(Beginning of Records to use)

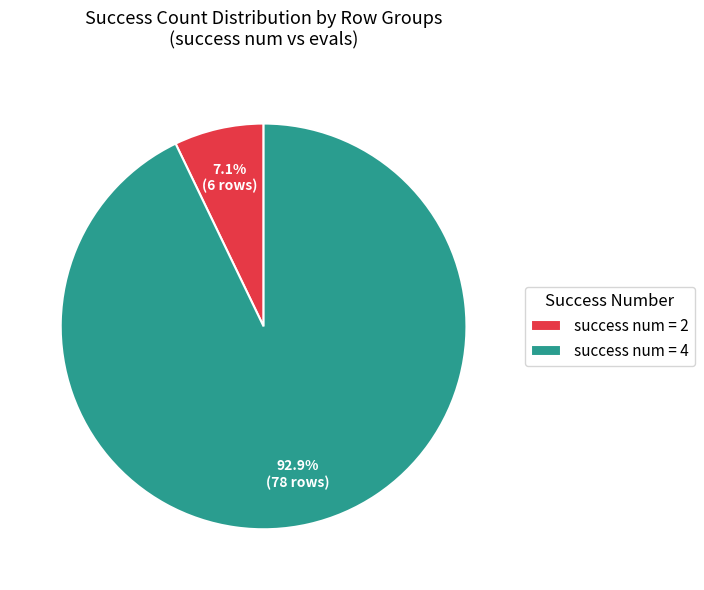

How many segments does this pie chart have?

2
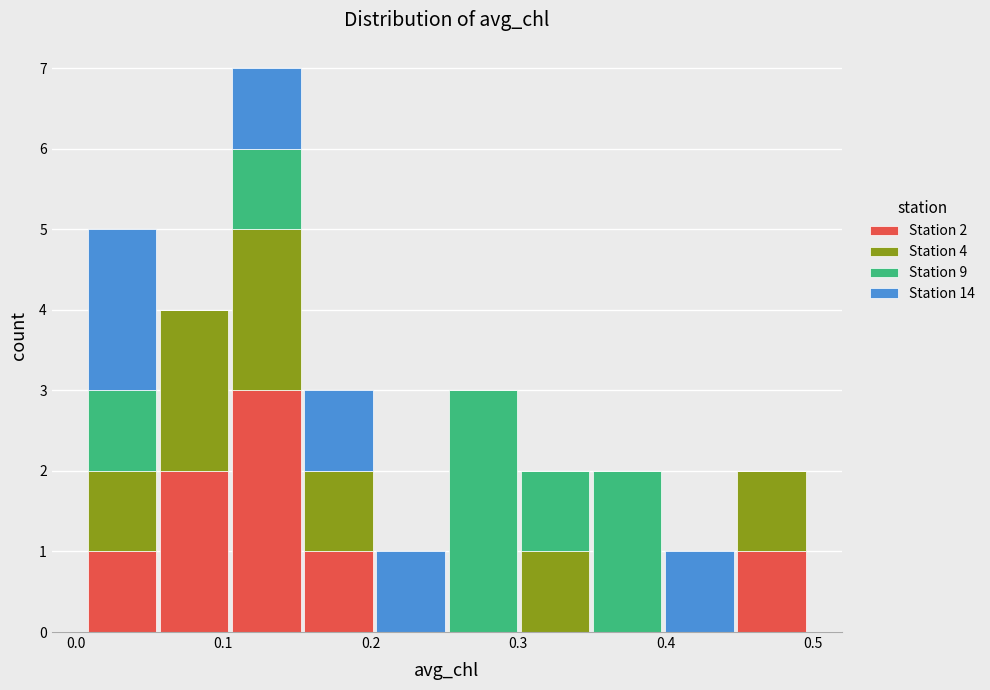

Which range on the x-axis has the tallest stacked bar (by total height)?

0.10 to 0.15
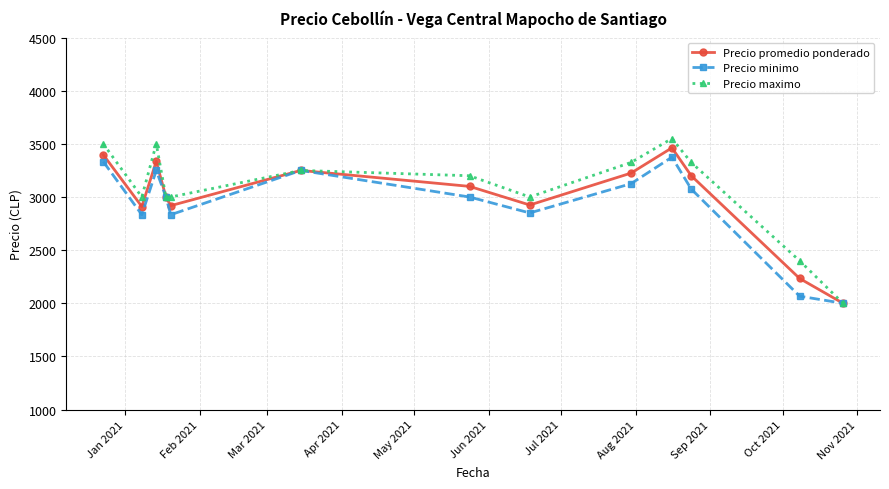

How many lines are shown in the chart?

3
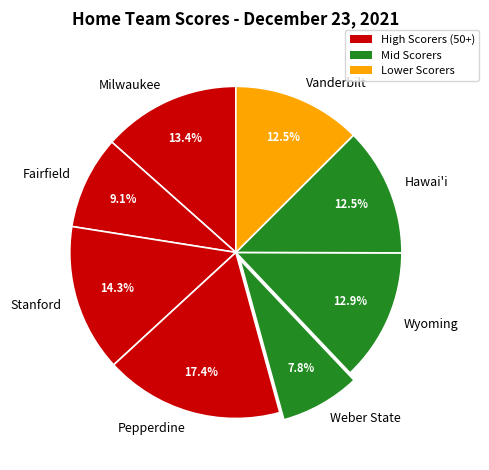

What is the smallest slice in the pie chart?

Weber State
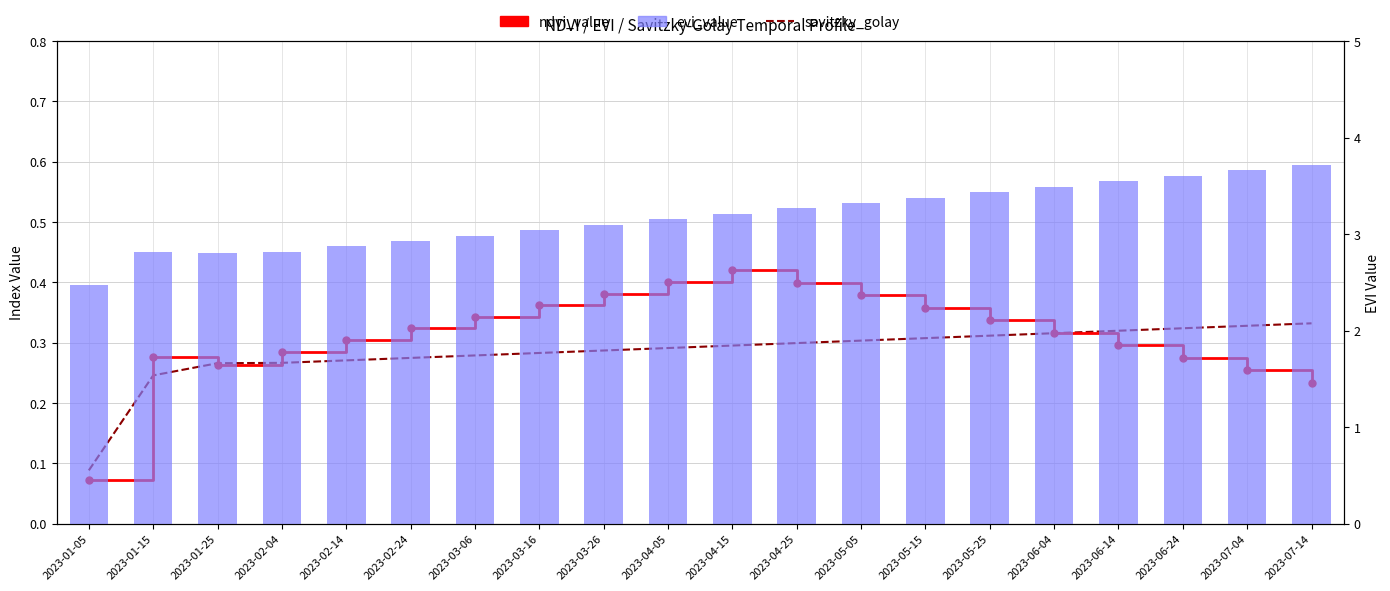

Which series has the widest spread of values?

evi_value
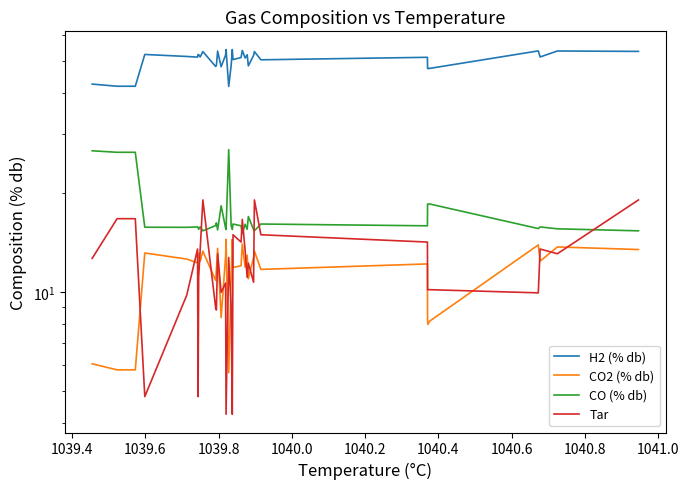

In Tar, how many points are higher than both neighbors (excluding endpoints)?

9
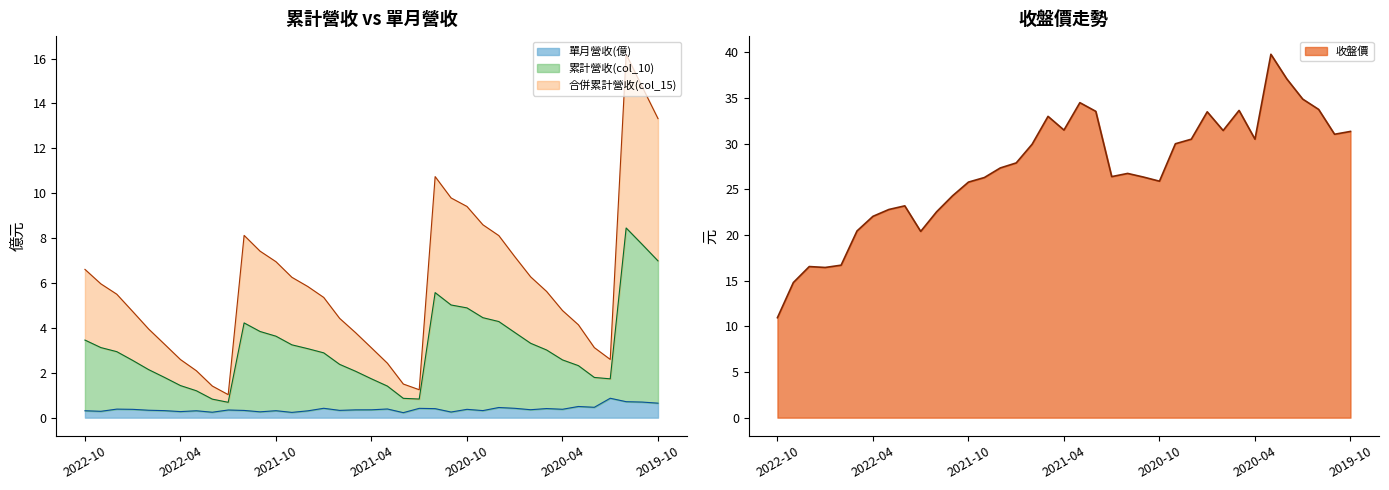

What is the spread (max minus min) of values at 2022-09?

14.5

(End of Records to use)

**Your assignment**: Can you collect every line in the entries above that contains the word "What" and copy each one out in full?

**Result below**:
What is the smallest slice in the pie chart?
What is the spread (max minus min) of values at 2022-09?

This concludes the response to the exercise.